Le texte a suscité un important mouvement de protestation, marqué par une pétition réunissant plus de deux millions de signatures et des manifestations dénonçant le retour de ce pesticide considéré comme présentant des risques pour la biodiversité et la santé humaine. Des sociétés savantes et des organisations écologistes ont également appelé à la censure de la loi, invoquant la Charte de l’environnement, à valeur constitutionnelle en France.
Saisine et décision du Conseil constitutionnel
Le Conseil constitutionnel, saisi en particulier par des groupes parlementaires de gauche, devait se prononcer sur la conformité de plusieurs dispositions de la loi, dont son article central relatif à la réintroduction de l’acétamipride. Cette mesure prévoyait des dérogations en cas de « menace grave compromettant la production agricole », sans limitation stricte dans le temps ou par filière, contrairement à une précédente dérogation temporaire validée en 2020 pour la filière betteravière.
Le 7 août 2025, le Conseil constitutionnel a censuré la réintroduction de l’acétamipride, estimant que, « faute d’encadrement suffisant », la disposition méconnaissait le droit de vivre dans un environnement équilibré et respectueux de la santé, garanti par l’article 1er de la Charte de l’environnement. Les Sages ont souligné que ce pesticide, bien qu’autorisés ailleurs en Europe, présente des incidences sur la biodiversité, notamment sur les insectes pollinisateurs et les oiseaux, ainsi que des risques pour la santé humaine.
En revanche, le Conseil constitutionnel a validé les autres mesures de la loi, y compris les simplifications administratives pour les grands élevages et l’assouplissement des procédures relatives aux ouvrages de stockage d’eau, sous réserve de certaines conditions. Concernant cette dernière mesure, il a précisé que la présomption d’intérêt général ne devait pas permettre de prélèvements dans des nappes phréatiques inertielles et que de telles décisions doivent rester contestables devant un juge.
Procédure parlementaire et réaction des parties prenantes
La procédure d’adoption du texte avait également été contestée, notamment en raison de l’usage d’une motion de rejet préalable pour éviter l’examen d’amendements. Le Conseil constitutionnel a jugé que cette démarche était conforme à la Constitution, considérant qu’elle ne portait pas atteinte au droit d’amendement ni à la clarté et à la sincérité du débat parlementaire.

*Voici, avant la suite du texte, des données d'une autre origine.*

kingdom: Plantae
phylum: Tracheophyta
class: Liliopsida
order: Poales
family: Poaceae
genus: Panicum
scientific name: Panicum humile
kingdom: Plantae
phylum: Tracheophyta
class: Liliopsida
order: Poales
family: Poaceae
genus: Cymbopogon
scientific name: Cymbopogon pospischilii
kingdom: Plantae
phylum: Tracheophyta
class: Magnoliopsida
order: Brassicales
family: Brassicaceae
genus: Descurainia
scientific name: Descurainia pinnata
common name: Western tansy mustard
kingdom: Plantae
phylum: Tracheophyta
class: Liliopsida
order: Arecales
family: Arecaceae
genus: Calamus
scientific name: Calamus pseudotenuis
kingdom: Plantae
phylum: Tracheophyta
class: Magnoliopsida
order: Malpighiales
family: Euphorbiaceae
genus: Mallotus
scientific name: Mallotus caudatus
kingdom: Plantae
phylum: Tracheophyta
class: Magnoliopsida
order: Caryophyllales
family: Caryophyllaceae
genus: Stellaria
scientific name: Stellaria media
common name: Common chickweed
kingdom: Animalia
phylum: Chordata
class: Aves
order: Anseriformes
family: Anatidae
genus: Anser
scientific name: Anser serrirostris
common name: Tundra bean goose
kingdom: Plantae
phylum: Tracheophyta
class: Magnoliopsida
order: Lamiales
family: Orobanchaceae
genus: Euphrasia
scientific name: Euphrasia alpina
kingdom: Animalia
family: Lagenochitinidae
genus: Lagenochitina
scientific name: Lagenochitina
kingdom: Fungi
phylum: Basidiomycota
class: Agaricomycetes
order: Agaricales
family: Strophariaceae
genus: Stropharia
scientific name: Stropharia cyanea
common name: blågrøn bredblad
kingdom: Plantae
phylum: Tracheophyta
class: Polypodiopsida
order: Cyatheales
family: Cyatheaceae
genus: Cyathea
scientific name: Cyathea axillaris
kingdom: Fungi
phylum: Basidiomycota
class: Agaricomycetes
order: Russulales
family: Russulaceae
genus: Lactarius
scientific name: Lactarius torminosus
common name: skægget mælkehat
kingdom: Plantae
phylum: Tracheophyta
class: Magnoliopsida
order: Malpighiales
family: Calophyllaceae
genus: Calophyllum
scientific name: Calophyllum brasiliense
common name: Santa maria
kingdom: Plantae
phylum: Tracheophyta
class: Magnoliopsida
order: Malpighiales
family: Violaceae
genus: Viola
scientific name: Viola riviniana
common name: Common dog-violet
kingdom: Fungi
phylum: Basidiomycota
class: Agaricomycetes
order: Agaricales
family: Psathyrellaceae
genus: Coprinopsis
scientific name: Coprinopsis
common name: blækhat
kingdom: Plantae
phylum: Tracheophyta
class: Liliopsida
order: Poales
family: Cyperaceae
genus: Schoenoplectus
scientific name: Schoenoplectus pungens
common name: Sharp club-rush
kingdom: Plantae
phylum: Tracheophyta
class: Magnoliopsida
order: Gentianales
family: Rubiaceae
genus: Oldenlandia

À la suite de la décision du Conseil constitutionnel, le président de la République a annoncé qu’il promulguerait la loi dans la version résultant de la censure, dans les délais impartis. Tandis que certaines organisations et syndicats agricoles ont exprimé leur opposition à la censure de l’acétamipride, d’autres groupes, notamment les organisations écologistes et certains partis politiques, ont salué la décision comme un renforcement de la protection environnementale constitutionnelle.
Autres textes examinés
Le même jour, le Conseil constitutionnel a également validé la réforme du scrutin municipal des grandes villes (Paris, Lyon, Marseille) et la loi de refondation de Mayotte, tout en censurant l’allongement de la durée de rétention administrative de certains étrangers. Ces décisions s’inscrivent dans un contexte de débats intenses sur les politiques environnementales et agricoles, ainsi que sur la protection des droits fondamentaux liés à l’environnement en France.